_WHAT IS BEING ASKED_
Retype exactly what runs from the first line of the data to the line with "231 110 23281", keeping both of those lines and skipping pictures.

----------

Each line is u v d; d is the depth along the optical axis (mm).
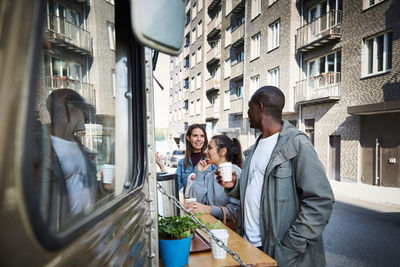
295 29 15992
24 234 359
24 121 350
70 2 934
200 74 30516
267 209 2016
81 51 983
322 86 14234
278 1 17078
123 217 848
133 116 1163
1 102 340
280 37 16891
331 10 13695
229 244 1878
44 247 399
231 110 23281
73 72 944
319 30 14430
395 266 4180
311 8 15312
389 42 11180
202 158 4082
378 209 7930
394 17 10719
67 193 745
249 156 2334
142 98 1200
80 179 824
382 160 11555
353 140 12617
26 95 357
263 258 1662
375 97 11531
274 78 17750
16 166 341
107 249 672
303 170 1883
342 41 13117
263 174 2129
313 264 1941
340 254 4645
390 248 4891
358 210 7797
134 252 929
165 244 1534
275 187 1994
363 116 12297
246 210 2238
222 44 25578
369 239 5363
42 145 693
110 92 1050
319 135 14492
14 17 365
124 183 1068
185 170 4117
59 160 780
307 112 15359
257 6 19594
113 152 1043
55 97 835
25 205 352
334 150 13828
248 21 20500
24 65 362
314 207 1812
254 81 20125
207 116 28422
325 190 1837
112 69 1068
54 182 697
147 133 1245
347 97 12867
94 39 1027
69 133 876
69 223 566
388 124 11289
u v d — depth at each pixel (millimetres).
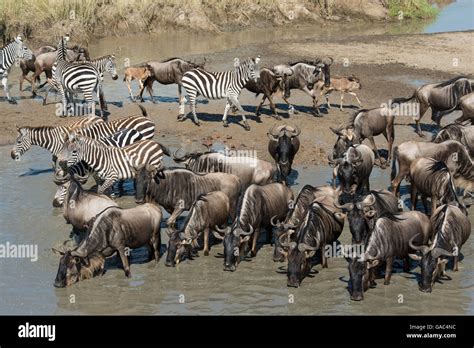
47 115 30797
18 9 46062
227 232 17984
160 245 18672
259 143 27828
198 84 29094
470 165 22047
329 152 26953
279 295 17031
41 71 33531
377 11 60281
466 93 28016
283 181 22188
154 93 34906
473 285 17406
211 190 19719
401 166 22000
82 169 21344
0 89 35094
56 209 21812
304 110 32062
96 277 17828
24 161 26141
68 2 47750
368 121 25547
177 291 17250
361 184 21969
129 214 17641
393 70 39906
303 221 17625
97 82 29984
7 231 20312
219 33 52719
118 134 23031
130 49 45375
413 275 17953
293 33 53656
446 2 75688
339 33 53875
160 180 19359
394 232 17094
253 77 28516
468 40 49125
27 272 18062
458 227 17594
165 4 52656
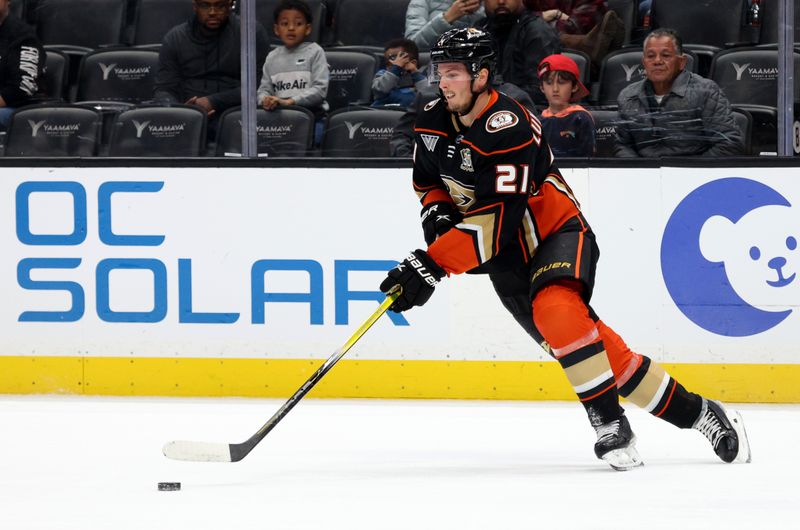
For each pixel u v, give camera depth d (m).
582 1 17.83
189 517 9.15
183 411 15.58
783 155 16.47
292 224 16.66
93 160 16.86
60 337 17.06
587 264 11.09
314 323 16.70
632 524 8.89
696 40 17.88
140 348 16.95
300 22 17.66
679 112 16.78
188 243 16.80
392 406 16.05
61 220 16.98
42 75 19.03
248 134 17.25
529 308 11.72
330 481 10.79
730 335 16.30
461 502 9.73
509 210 10.70
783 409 15.78
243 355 16.81
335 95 17.97
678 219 16.28
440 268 10.85
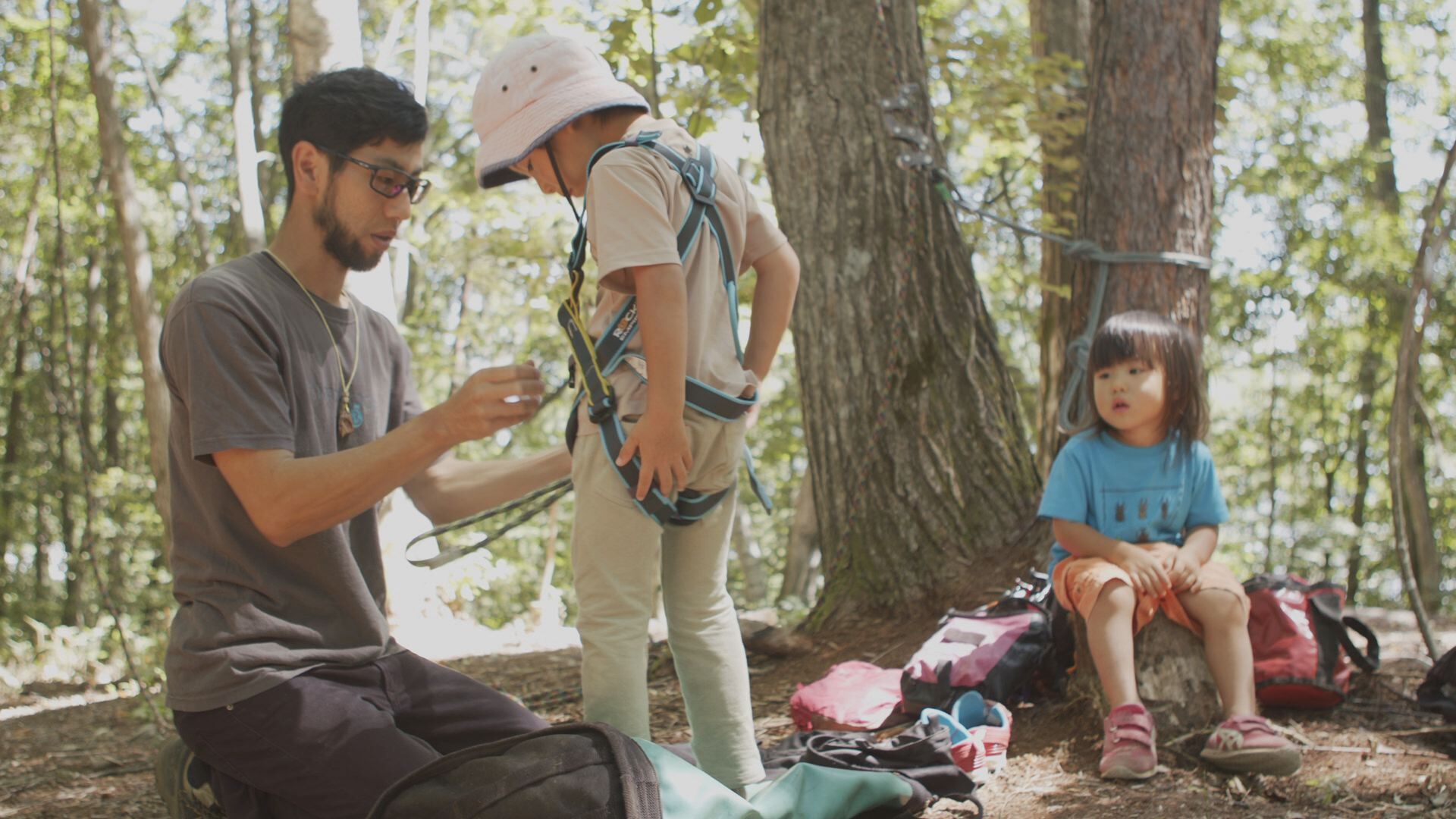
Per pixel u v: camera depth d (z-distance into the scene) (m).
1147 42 4.45
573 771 2.10
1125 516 3.38
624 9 8.72
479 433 2.30
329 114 2.51
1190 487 3.41
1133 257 4.37
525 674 5.56
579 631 2.49
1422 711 3.47
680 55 8.62
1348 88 18.09
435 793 2.12
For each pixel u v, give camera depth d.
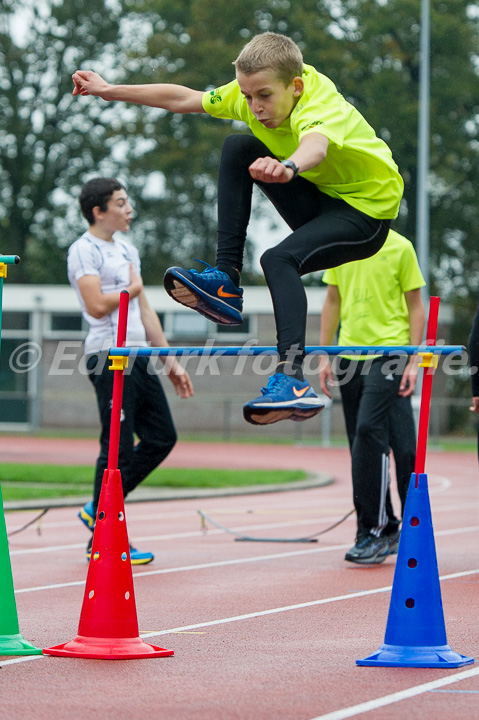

----------

_WRITTEN SOLUTION_
Each line is u v d; d is the depth along the optical axis (mm).
295 29 15992
24 234 359
24 121 350
70 2 934
200 74 30516
267 209 2016
81 51 983
322 86 14234
278 1 17078
123 217 848
133 116 1163
1 102 340
280 37 16891
331 10 13695
229 244 1878
44 247 399
231 110 23281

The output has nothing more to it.